During our brief phone conversation, he asked me who I was and what I did for a living (I assume to determine if his jealous fiance somehow knew me). I answered by telling him my name and that I was "just a teacher". As soon as the words left my mouth, I realized that I had totally diminished not only myself but also my profession. I spent the next few days mulling this over in my mind, knowing that once my thoughts were fully formed I'd blog about being "just a teacher". So here I am...and here I go...
Being "just a teacher" means using every minute of the school day to your advantage, and expecting your students to do the same.
Being "just a teacher" means going without breakfast (so that you can get to school and work on something) and going without lunch (so that you can continue to be productive (send emails, make phone calls, make copies, touch base with a colleague, etc.).
Being "just a teacher" means constantly searching for ways to improve upon whatever you taught last year, last month, last week, and the day before.
Being "just a teacher" means spending (an absurd amount of) your own money on everything from supplies you need to supplies your students need to rewards like tacos, bagels, and Starbucks.
Being "just a teacher" means worrying about, praying for, and crying over kids who aren't yours biologically.

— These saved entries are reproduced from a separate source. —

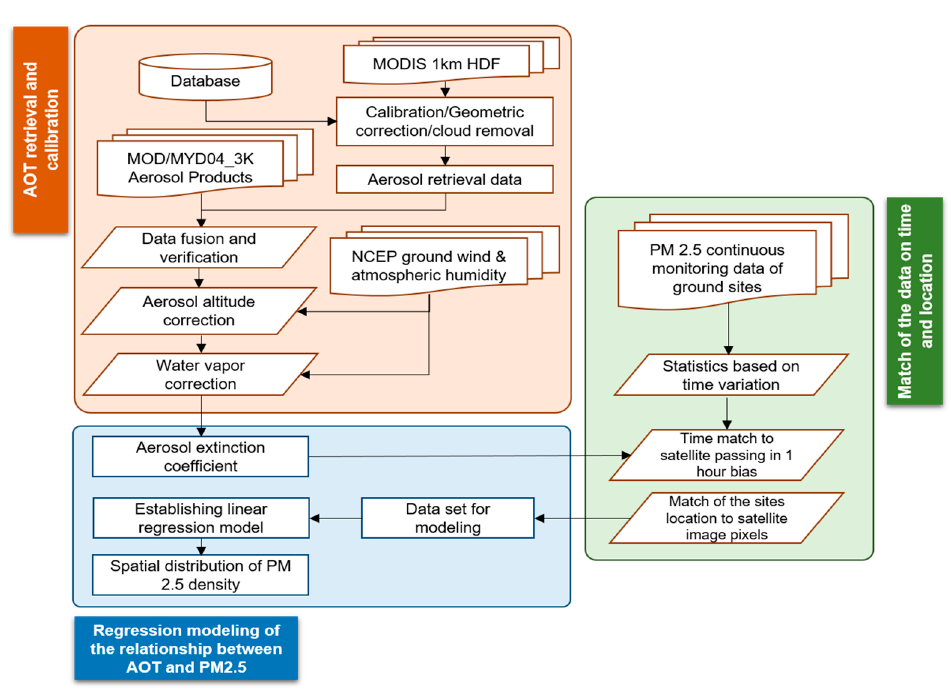
Figure 2. Process of modelling the relationship between aerosol optical thickness (AOT) and PM 2.5 .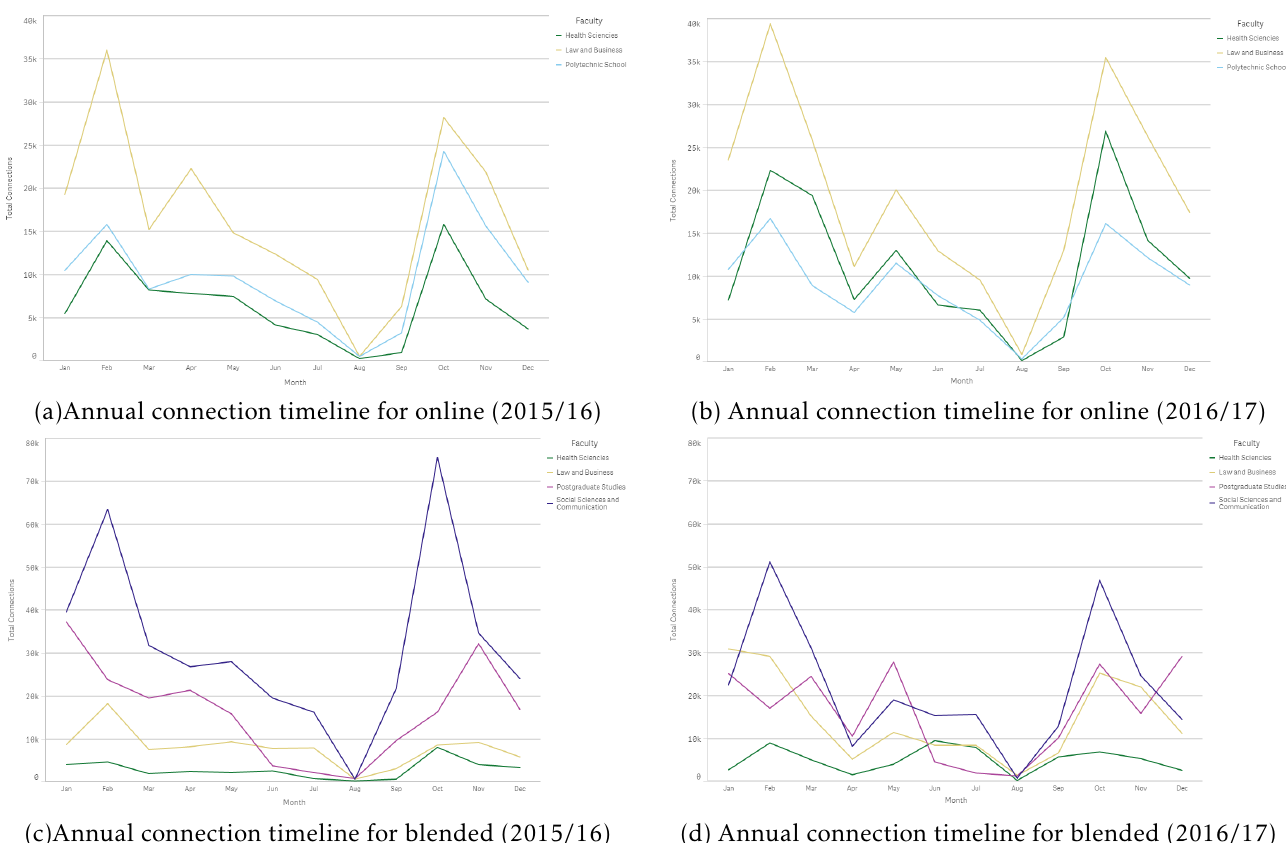
Figure 6. Annual trends in lecturers’ log-ins for faculties with online and blended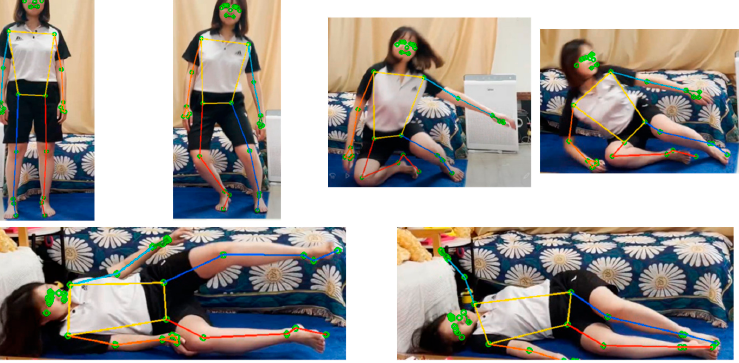
the proposed approach.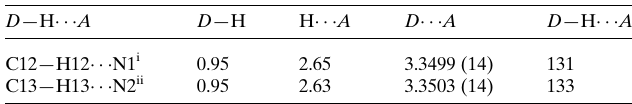
Table 1 Selected bond and torsion angles ( (cid:3) ) for 1a .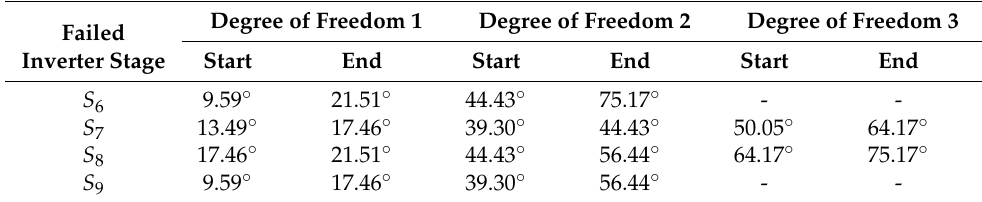
Table 3. Degrees of freedom for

Being "just a teacher" means perhaps being the one adult who actually loves on, cares for, and provides for a kid consistently, non-judgmentally, and generously without any strings attached.
Being "just a teacher" means bonding with your colleagues when the waves of Life get choppy, or when the test scores tank, or when the building suffers a loss.
Being "just a teacher" means starting over. Every. Day. And never giving up.
Being "just a teacher" means feeling rung out, irrelevant, and disrespected on some days...and satisfied, needed, and loved on other days.
I guess it's safe to say that being "just a teacher" is definitely a calling and not just a career. There are people who cannot handle all that the job demands, and having the Summer "off" isn't as luxurious as non-educators assume. I am proud to label myself as "just a teacher" because now I realize who I am, what I do, and who I impact. And it's ALL worth it.